You are viewing a plain text version of this content. The canonical link for it is here.
Posted to issues@trafficserver.apache.org by "Sudheer Vinukonda (JIRA)" <ji...@apache.org> on 2014/09/18 19:35:35 UTC

[jira] [Commented] (TS-3085) Large POSTs over (relatively) slower connections failing in ats5

    [ https://issues.apache.org/jira/browse/TS-3085?page=com.atlassian.jira.plugin.system.issuetabpanels:comment-tabpanel&focusedCommentId=14139222#comment-14139222 ] 

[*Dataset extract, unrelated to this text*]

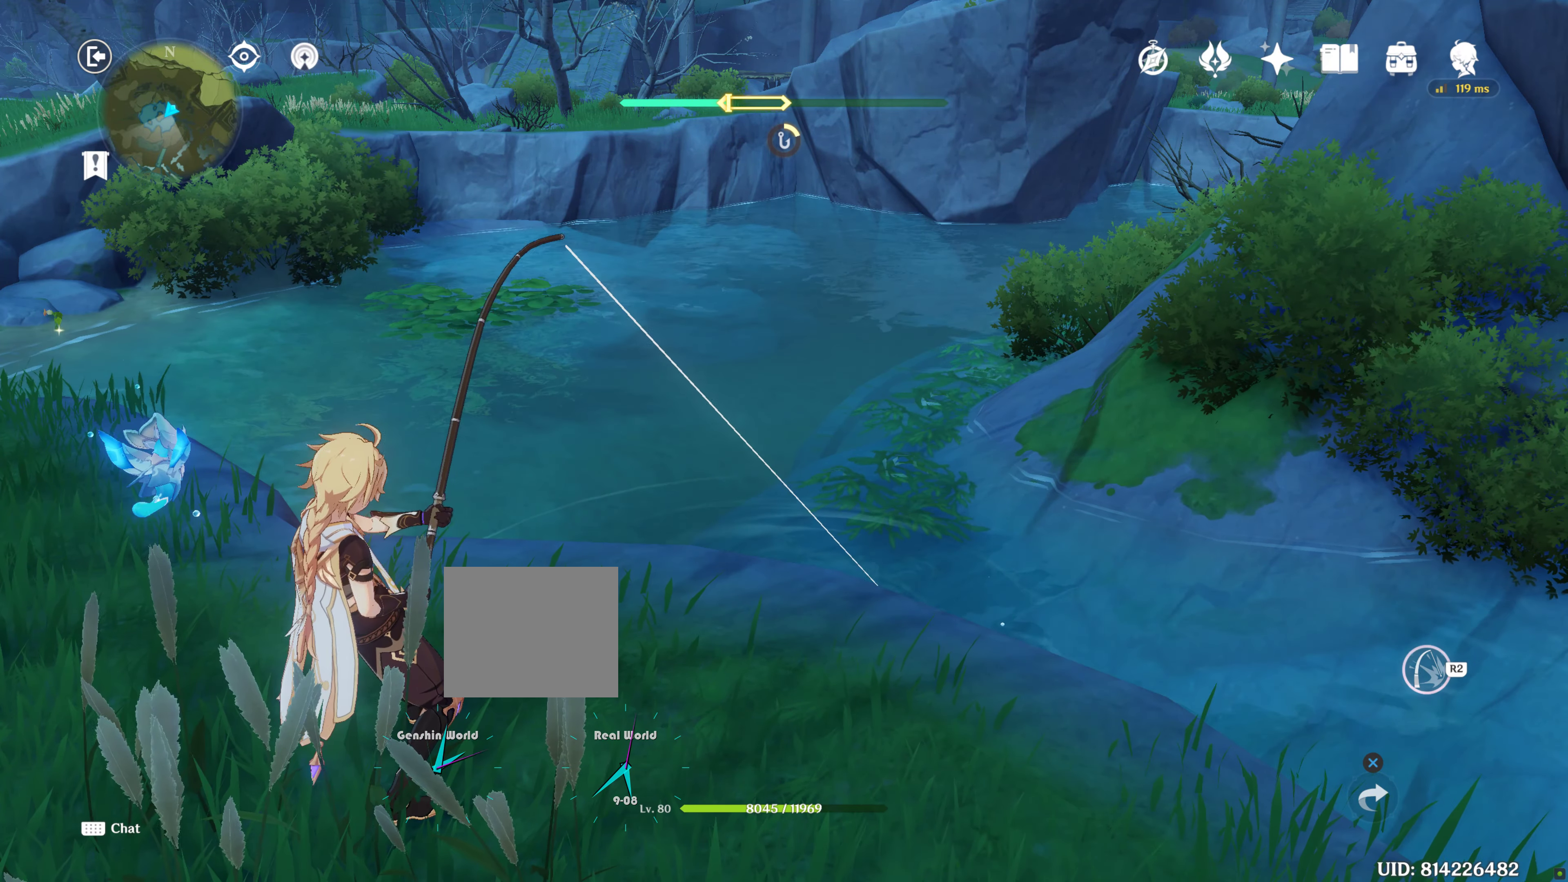
{"buttons": [], "left_stick": "center", "right_stick": "center", "events": [[284, "R2", "up"]]}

Sudheer Vinukonda commented on TS-3085:
---------------------------------------

Per Leif's suggestion on a different jira, I've marked this for 5.2 and added a back port to 5.1.1, but, this is a blocker for our ats5 roll out, and, perhaps, whoever has use cases involving large POSTs may need to cherry pick the fix.

> Large POSTs over (relatively) slower connections failing in ats5
> ----------------------------------------------------------------
>
>                 Key: TS-3085
>                 URL: https://issues.apache.org/jira/browse/TS-3085
>             Project: Traffic Server
>          Issue Type: Bug
>          Components: SSL
>    Affects Versions: 5.0.1
>            Reporter: Sudheer Vinukonda
>            Assignee: Sudheer Vinukonda
>              Labels: yahoo
>             Fix For: 5.2.0
>
>
> We ran into a production issue where large POSTs (30MB or high) are failing over slower connection speeds after ats5 roll out (the problem could be easily reproduced using a charles proxy with throttling enabled). 
> Further debugging isolated the issue to uploads over SSL connections and after a lot of debugging the issue appears to be the below:
> ATS calls SSL_read() followed by SSL_get_error() to check if there was any error in the read. This is repeated until either the complete data is read or an error occurs. However, from the openssl documentation, it is recommended to call ERR_clear_error() prior to calling SSL_read() + SSL_get_error() to ensure the error queue is clean of any leftover/garbage errors.  It's not clear what might be corrupting the error queue of the SSL context in a tight loop - possibly, some new feature in ats5. In any case, calling ERR_clear_error() is a good idea and adding this seems to resolve the post failures.
> Documentation from openSSL and some related notes on stackoverflow:
> https://www.openssl.org/docs/ssl/SSL_get_error.html
> http://stackoverflow.com/questions/18179128/how-to-manage-the-error-queue-in-openssl-ssl-get-error-and-err-get-error
> {code}
> "SSL_get_error() returns a result code (suitable for the C ``switch''
> statement) for a preceding call to SSL_connect(), SSL_accept(),
> SSL_do_handshake(), SSL_read(), SSL_peek(), or SSL_write() on ssl. The value
> returned by that TLS/SSL I/O function must be passed to SSL_get_error() in
> parameter ret.
> In addition to ssl and ret, SSL_get_error() inspects the current thread's
> OpenSSL error queue. Thus, SSL_get_error() must be used in the same thread that
> performed the TLS/SSL I/O operation, and no other OpenSSL function calls should
> appear in between. The current thread's error queue must be empty before the
> TLS/SSL I/O operation is attempted, or SSL_get_error() will not work reliably."
> "SSL_get_error does not call ERR_get_error. So if you just call SSL_get_error,
> the error stays in the queue.
> You should be calling ERR_clear_error prior to ANY SSL-call(SSL_read, SSL_write
> etc) that is followed by SSL_get_error, otherwise you may be reading an old
> error that occurred previously in the current thread."
> {code}



--
This message was sent by Atlassian JIRA
(v6.3.4#6332)